--- Text passage ---

Credit where credit is due, with respect to the cast of Faulty Towers The Dining Experience: it’s tough to stage any kind of show in a live restaurant setting, let alone a comedy show with an emphasis on slapstick. It’s a unique mode of performance and offers a spectacle that few other festival shows could ever hope to match. However, the contentious elements of Faulty Towers The Dining Experience stack up to ultimately outweigh the positives.
Naturally, a great deal of effort is required to keep diners entertained and to keep things ticking over between courses. But these segments generally prove far from punchy – instead, some are played with surprising dramatic poise. There are occasions in which the show moves at a glacial pace, the performers simply glaring at each other, soaking in silence. Unusually for a comedy show, it’s often found infused with a strange tension. It’s as if lines reside just out of the cast members’ cognitive reach, inadvertently forcing a weird vibe upon proceedings.
These moments bog the whole show down and force the cast to work hard to restore momentum. They struggle to claw it back, too. While the cast members attempt to capture the madcap revelry of some of the show’s greatest moments, their urgency isn’t always apparent. Considering the characters are constantly on rotation and at least one seems to be missing at any given time, you would think their energy would be explosive for the entire duration of the show. Alas, their shenanigans are underwhelming and the sense that things are truly shambolic never really manifests.

---

Exercise instructions:
• A. Copy word for word the part of the Faulty Towers The Dining Experience review that starts at "These moments bog" and ends at "never really manifests.".
• B. Write the next part of the Faulty Towers The Dining Experience review, picking up after its last sentence.

--- Raw data ---

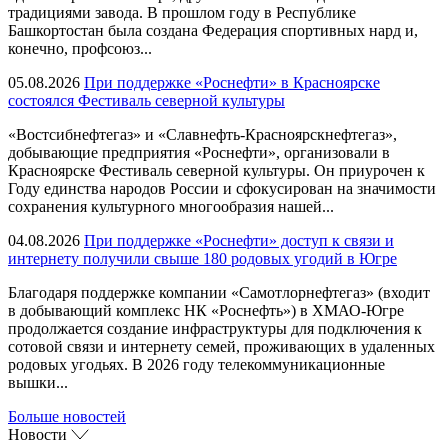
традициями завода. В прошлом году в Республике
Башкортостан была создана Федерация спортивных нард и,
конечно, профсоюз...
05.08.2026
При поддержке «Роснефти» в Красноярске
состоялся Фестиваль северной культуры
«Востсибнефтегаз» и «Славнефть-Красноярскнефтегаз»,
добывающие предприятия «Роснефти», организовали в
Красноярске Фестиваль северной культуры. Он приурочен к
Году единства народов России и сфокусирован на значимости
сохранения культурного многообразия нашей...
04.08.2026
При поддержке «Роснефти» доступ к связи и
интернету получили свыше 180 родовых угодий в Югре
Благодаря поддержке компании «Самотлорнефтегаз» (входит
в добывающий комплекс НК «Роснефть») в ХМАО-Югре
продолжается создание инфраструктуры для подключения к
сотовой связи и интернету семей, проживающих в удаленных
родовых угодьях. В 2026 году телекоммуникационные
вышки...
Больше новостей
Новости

---
--- Raw data ---

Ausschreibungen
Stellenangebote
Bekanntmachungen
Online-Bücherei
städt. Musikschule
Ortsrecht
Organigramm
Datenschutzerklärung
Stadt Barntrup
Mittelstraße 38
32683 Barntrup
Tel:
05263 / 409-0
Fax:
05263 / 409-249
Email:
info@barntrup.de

---

Responses:
• A.
These moments bog the whole show down and force the cast to work hard to restore momentum. They struggle to claw it back, too. While the cast members attempt to capture the madcap revelry of some of the show’s greatest moments, their urgency isn’t always apparent. Considering the characters are constantly on rotation and at least one seems to be missing at any given time, you would think their energy would be explosive for the entire duration of the show. Alas, their shenanigans are underwhelming and the sense that things are truly shambolic never really manifests.

• B.
Meanwhile, the fact that the show revolves almost exclusively around intimation is a little underwhelming. So much of the show involves memorable scenes from the original series simply being regurgitated, without any obvious creative flair. Combined, the characters of Basil, Sybil and Manuel offer one hell of a blueprint and it seems crazy that the people behind Faulty Towers The Dining Experience aren’t bothering to put it to good use. As it is, Faulty Towers The Dining Experience is an unimaginative cover version of a classic show.
Sustained success since the show’s debut in 1997 would suggest that Faulty Towers The Dining Experience is only guilty of delivering exactly what people want. INevertheless, there’s no shaking the notion that it could be so much more.